Chiat/Day had to really dig deep to find this gem. They met this superhero at a Rapid English Speaking Course. He was in the middle of accent training, playing with his long streaks of hair, twirling and straightening them alternatively. While this peculiar man grabbed their attention, they were unsure about his capabilities, but they offered him a job nonetheless. And that’s when he took to the stage and announced himself to the entire world. As his shirt unbuttoned itself, and his pelvic thrust knocked the daylights of the other students, he literally made time stop and delivered a punch line, “Mujhpe ek hi aisaan karna, ki mujhpe koi aisaan nahi karna”. The students were stunned. The Rapid English teachers were speechless. Chiat/Day couldn’t believe the impact he had. They also couldn’t believe their luck. There was a thunderous applause and a song too. After this great man catwalked or what he called dance, the CCO offered him a two-year contract. Mr. Mass Appeal, yes, hindi pun intended, accepted the offer but refused to sign. Puzzled, disturbed, scared and partly amused, the room turned silent. And then once again, this time with a reverb effect, he said, “Maine ek baar commitment kardi toh main apne aap ki bhi nahi sunta.” The impact those words had still echo in the hearts of the people present there. Mothers cried of pride. Young boys shat in their pants. Men had found their modern-day messiah. And Chiat/Day, a voice for this generation. They could already sense their victory. Their supremacy over the world.

Steve Jobs was standing confused in front of his closet. There were 23 black turtle neck t-shirts hanging for daylight, looking at each other. Each one was as confused as the next one. After 47 minutes of contemplation, Jobs chose the 11th one. The reason behind that is still unknown and research is underway.
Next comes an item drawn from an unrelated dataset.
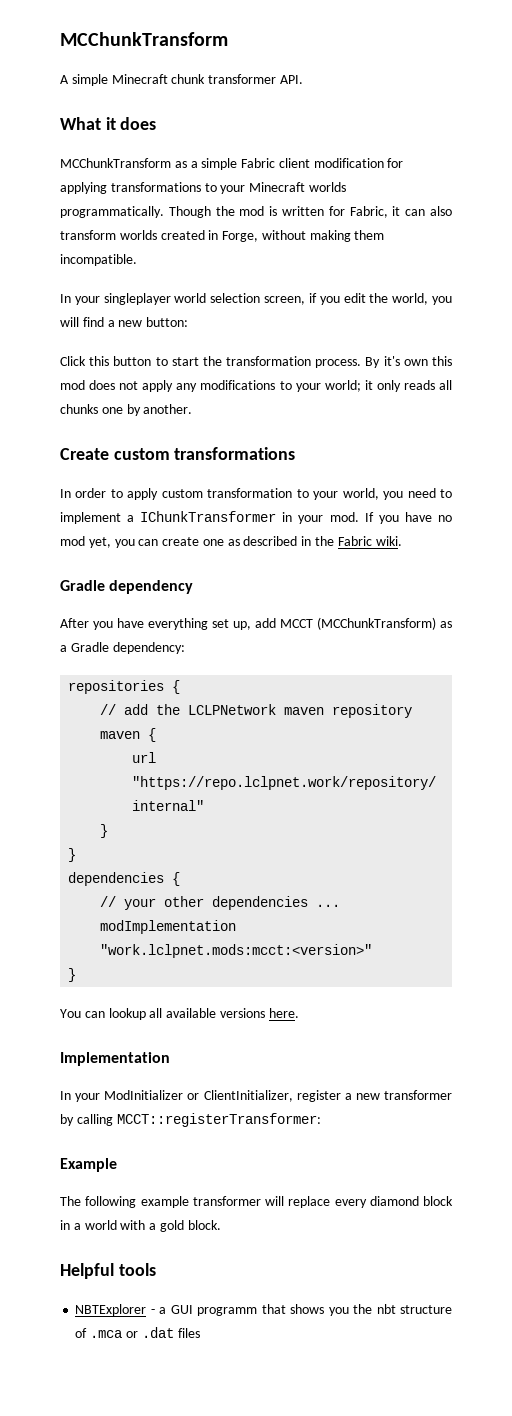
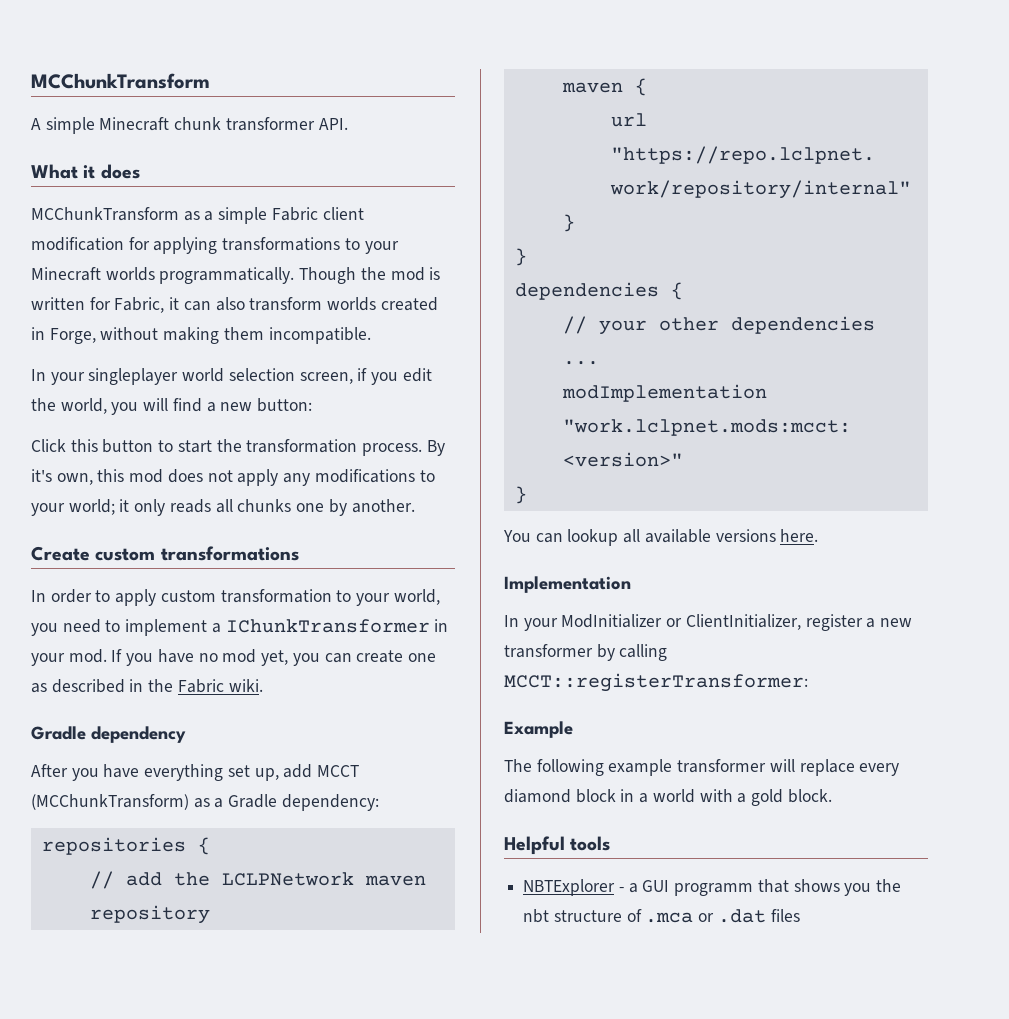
[403,359,428,366] own -> [56,473,93,485] own,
The publisher has promised to add this as well to this biography whenever they find an answer. Mr. Mass Appeal walked in wearing a satin shirt. Jobs was standing in front of the mirror with a comb. After a 48 hour discussion on hair weaving, Jobs, that guy from Chiat/Day and Mr. Mass Appeal began talk on the commercial to be aired at Superbowl in 1984. 38 seconds. That’s all it took for Mr. Accent to narrate the punchline. (He never wrote. He just said it. And it was written in the pages of history later). “You’ll see why 1984 won’t be like 1984”. That line is considered to be a classic. Or in modern terms, epic. As the accent got thicker, the design got slimmer, but the line, still packed a punch. A few years later, Mr. Mass Appeal was trying to call his girlfriend and failing miserably. After being accused of 40 missed calls, this technological challenged tag was showing up on his hairline. Receding by the day, he approached Steve with this problem who was trying to shred his bills through a gate. He had also broken a window by now. These two frustrated souls then walked into a bar. *pause*. After drinking for 4 days and talking to a black buck, Steve Jobs decided to have a white revolution. At first. “I’ll introduce a black version later”, he promised. Mr. Mass Appeal pleaded for something simple, something that even a layman could understand. The IPhone was discovered. This time around, Mr. Mass Appeal held the phone and cried for 3 minutes 40 seconds. And then he took off his shirt and said, “If you don’t have an Iphone, you don’t have an Iphone”. The world had changed by now. LOLs had taken over. Jobs at the peak of his career had one final straw to pull off. He called it an upgrade. Mr. Mass Appeal this time (successfully) called from the Iphone and over a con call he said, “This changes everything. Again”.

Steve Jobs passed away. So did these epic lines. But both these legends have left behind a legacy that will never stop to amaze. Or amuse.